** Opening Data supplied block **
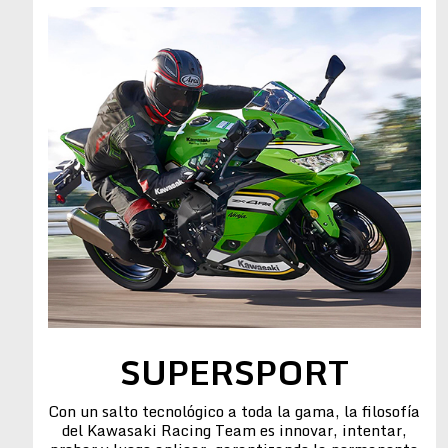
SUPERSPORT
Con un salto tecnológico a toda la gama, la filosofía
del Kawasaki Racing Team es innovar, intentar,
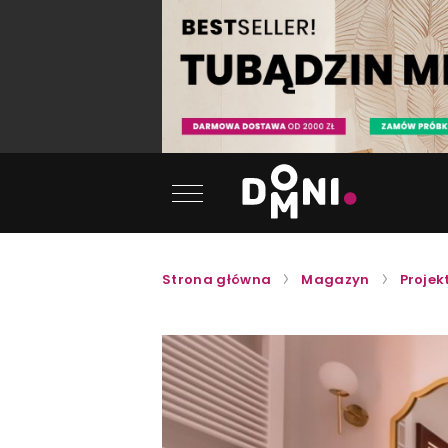
Strona główna
Magazyn
Projek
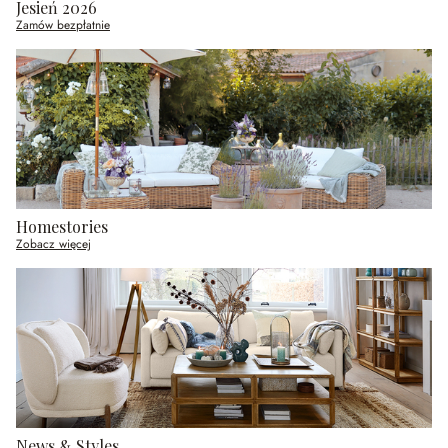
Jesień 2026
Zamów bezpłatnie
Homestories
Zobacz więcej
News & Styles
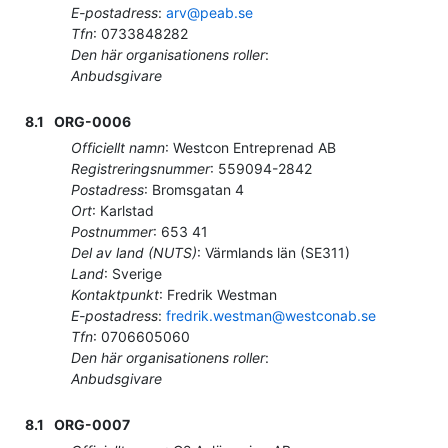
E-postadress
:
arv@peab.se
Tfn
:
0733848282
Den här organisationens roller
:
Anbudsgivare
8.1
ORG-0006
Officiellt namn
:
Westcon Entreprenad AB
Registreringsnummer
:
559094-2842
Postadress
:
Bromsgatan 4
Ort
:
Karlstad
Postnummer
:
653 41
Del av land (NUTS)
:
Värmlands län
(
SE311
)
Land
:
Sverige
Kontaktpunkt
:
Fredrik Westman
E-postadress
:
fredrik.westman@westconab.se
Tfn
:
0706605060
Den här organisationens roller
:
Anbudsgivare
8.1
ORG-0007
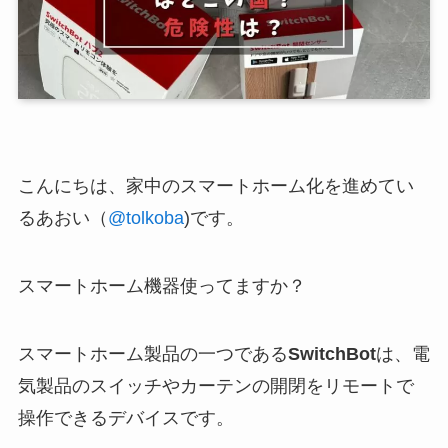
こんにちは、家中のスマートホーム化を進めてい
るあおい（
@tolkoba
)です。
スマートホーム機器使ってますか？
スマートホーム製品の一つである
SwitchBot
は、電
気製品のスイッチやカーテンの開閉をリモートで
操作できるデバイスです。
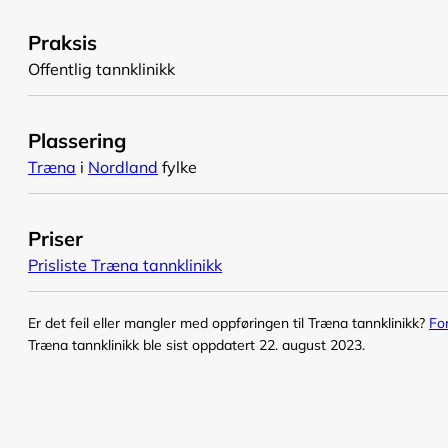
Praksis
Offentlig tannklinikk
Plassering
Træna
i
Nordland
fylke
Priser
Prisliste Træna tannklinikk
Er det feil eller mangler med oppføringen til Træna tannklinikk?
Fo
Træna tannklinikk ble sist oppdatert 22. august 2023.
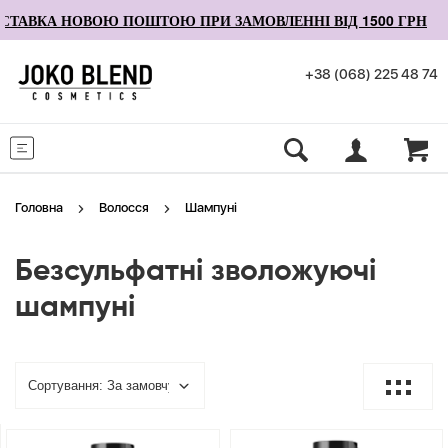
ТАВКА НОВОЮ ПОШТОЮ ПРИ ЗАМОВЛЕННІ ВІД 1500 ГРН
+38 (068) 225 48 74
Меню
Головна
Волосся
Шампуні
Безсульфатні зволожуючі
шампуні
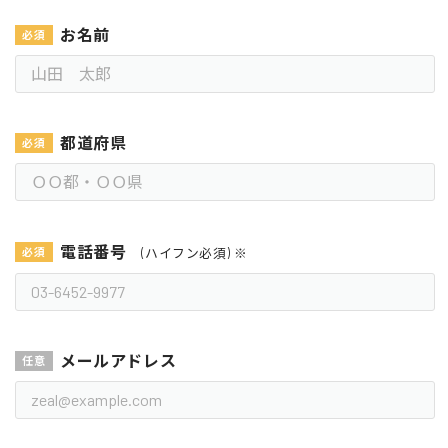
お名前
都道府県
電話番号
(ハイフン必須) ※
メールアドレス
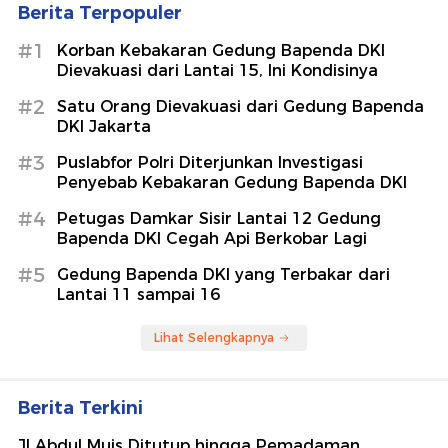
Berita Terpopuler
#1
Korban Kebakaran Gedung Bapenda DKI
Dievakuasi dari Lantai 15, Ini Kondisinya
#2
Satu Orang Dievakuasi dari Gedung Bapenda
DKI Jakarta
#3
Puslabfor Polri Diterjunkan Investigasi
Penyebab Kebakaran Gedung Bapenda DKI
#4
Petugas Damkar Sisir Lantai 12 Gedung
Bapenda DKI Cegah Api Berkobar Lagi
#5
Gedung Bapenda DKI yang Terbakar dari
Lantai 11 sampai 16
Lihat Selengkapnya
Berita Terkini
Jl Abdul Muis Ditutup hingga Pemadaman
** Closing Data supplied block **
__Goal of the exercise__: Copy out every line of text in the material word for word, leaving the pictures out of your answer.

__Result of the task__:
SUPERSPORT
Con un salto tecnológico a toda la gama, la filosofía
del Kawasaki Racing Team es innovar, intentar,
Strona główna
Magazyn
Projek
Jesień 2026
Zamów bezpłatnie
Homestories
Zobacz więcej
News & Styles
E-postadress
:
arv@peab.se
Tfn
:
0733848282
Den här organisationens roller
:
Anbudsgivare
8.1
ORG-0006
Officiellt namn
:
Westcon Entreprenad AB
Registreringsnummer
:
559094-2842
Postadress
:
Bromsgatan 4
Ort
:
Karlstad
Postnummer
:
653 41
Del av land (NUTS)
:
Värmlands län
(
SE311
)
Land
:
Sverige
Kontaktpunkt
:
Fredrik Westman
E-postadress
:
fredrik.westman@westconab.se
Tfn
:
0706605060
Den här organisationens roller
:
Anbudsgivare
8.1
ORG-0007
こんにちは、家中のスマートホーム化を進めてい
るあおい（
@tolkoba
)です。
スマートホーム機器使ってますか？
スマートホーム製品の一つである
SwitchBot
は、電
気製品のスイッチやカーテンの開閉をリモートで
操作できるデバイスです。
Praksis
Offentlig tannklinikk
Plassering
Træna
i
Nordland
fylke
Priser
Prisliste Træna tannklinikk
Er det feil eller mangler med oppføringen til Træna tannklinikk?
Fo
Træna tannklinikk ble sist oppdatert 22. august 2023.
ТАВКА НОВОЮ ПОШТОЮ ПРИ ЗАМОВЛЕННІ ВІД 1500 ГРН
+38 (068) 225 48 74
Меню
Головна
Волосся
Шампуні
Безсульфатні зволожуючі
шампуні
お名前
都道府県
電話番号
(ハイフン必須) ※
メールアドレス
Berita Terpopuler
#1
Korban Kebakaran Gedung Bapenda DKI
Dievakuasi dari Lantai 15, Ini Kondisinya
#2
Satu Orang Dievakuasi dari Gedung Bapenda
DKI Jakarta
#3
Puslabfor Polri Diterjunkan Investigasi
Penyebab Kebakaran Gedung Bapenda DKI
#4
Petugas Damkar Sisir Lantai 12 Gedung
Bapenda DKI Cegah Api Berkobar Lagi
#5
Gedung Bapenda DKI yang Terbakar dari
Lantai 11 sampai 16
Lihat Selengkapnya
Berita Terkini
Jl Abdul Muis Ditutup hingga Pemadaman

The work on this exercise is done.